I have great privacy concerns with all this social networking. These sites are basically trying to entice their users into posting all their personal information, no matter how private, just so they can keep track of it. What legitimate purpose does that serve? Sure, it's nice to be able to look at a friend's profile and see their phone number, but why call them when you could just talk to them on the internet?

Some have said that Facebook is too restrictive with users' expression of themselves. There is a sizable group that wants it to become another Myspace, i.e. every aspect of the page is customizable so therefore there's an animated gif background, text you can't read because of the animated gif background, music you don't like on autoplay, javascript that completely re-does the navigation so you're not completely sure how to see some people's information or get to some parts of their profile, the list goes on. Facebook is fine in that respect. It doesn't need that amount of customizability. That level of customizability is a bad thing. It's why Myspace has the reputation of being a bunch of kids who don't fully understand everything but think it's neato and copy off of everyone else so that other people will perceive them as "cool". A standardized layout that doesn't change from page to page gives off a much cleaner, more professional vibe than a layout that completely changes from page to page and is hardly ever usable.

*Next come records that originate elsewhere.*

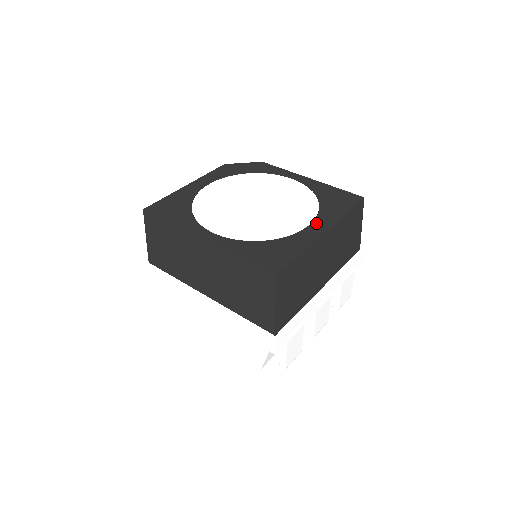
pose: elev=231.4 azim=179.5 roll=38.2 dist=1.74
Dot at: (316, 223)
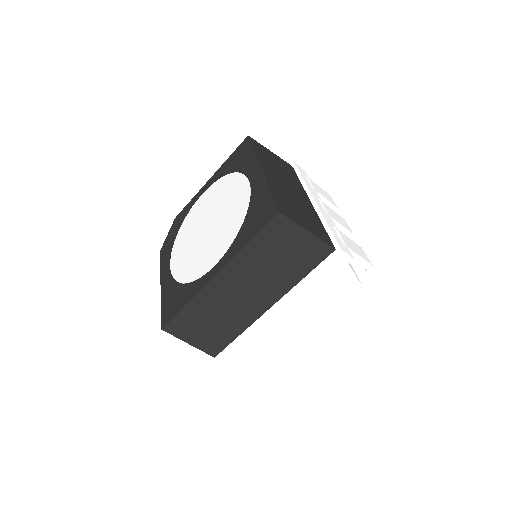
Dot at: (250, 175)
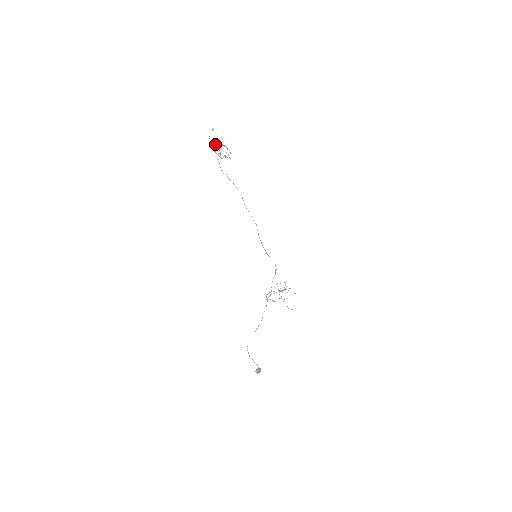
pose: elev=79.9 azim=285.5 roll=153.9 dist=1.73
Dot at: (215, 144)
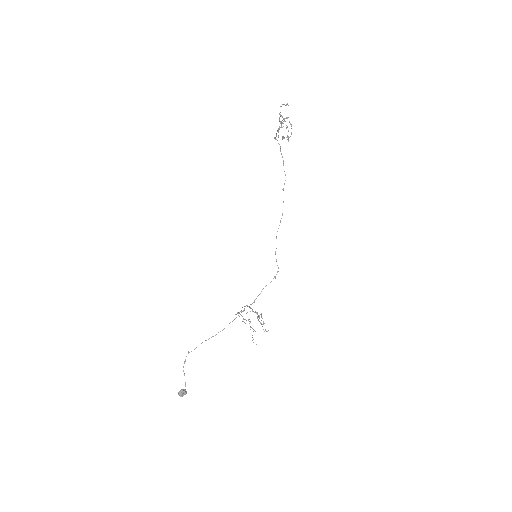
Dot at: (282, 116)
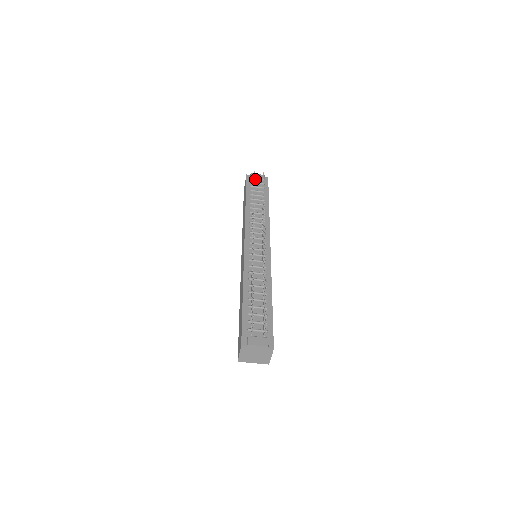
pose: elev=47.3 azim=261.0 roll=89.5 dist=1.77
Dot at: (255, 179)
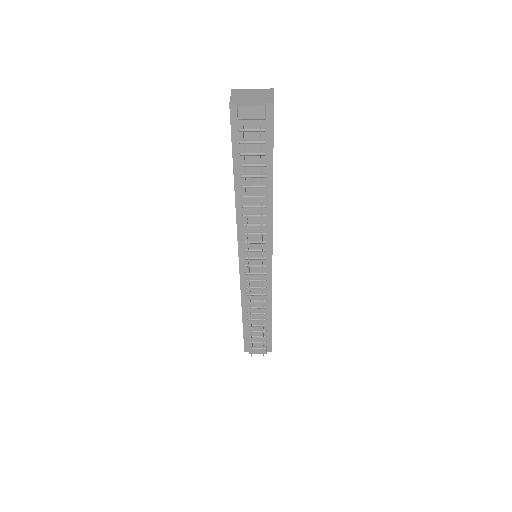
Dot at: (247, 119)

Imagine if your local newspaper (or your favorite magazine, or some other print media you read regularly) allowed all of their writers to specify their own colors and visual styles for their articles. The publication would be a mess and nobody would buy it. Web sites are the same way. When you're using some service on the internet, you should have to use their layout because it's how they ensure that their functionality is best used. If you abuse a profile exploit to paste CSS and Javascript in a profile field to completely redo the page's layout, they lose their ability to easily ensure that their service is easy to use and friendly to all users. If you want personalization, well, how about the content? That's what the internet is about. Content. Not about pretty colors, background music on autoplay, having 5 million images on one page, etc. Just make sure that the content you post on your profile is reasonably descriptive of whatever side of you that you'd like to show on the internet and there's your personalization.

Now it's partially Myspace's fault, since they allow HTML in profile fields and don't sanitize it in any way to restrict it down to just formatting tags. But they haven't done anything about it.

Now excuse me. I'm going to go back to my IRC chats or browse some (other) websites or something.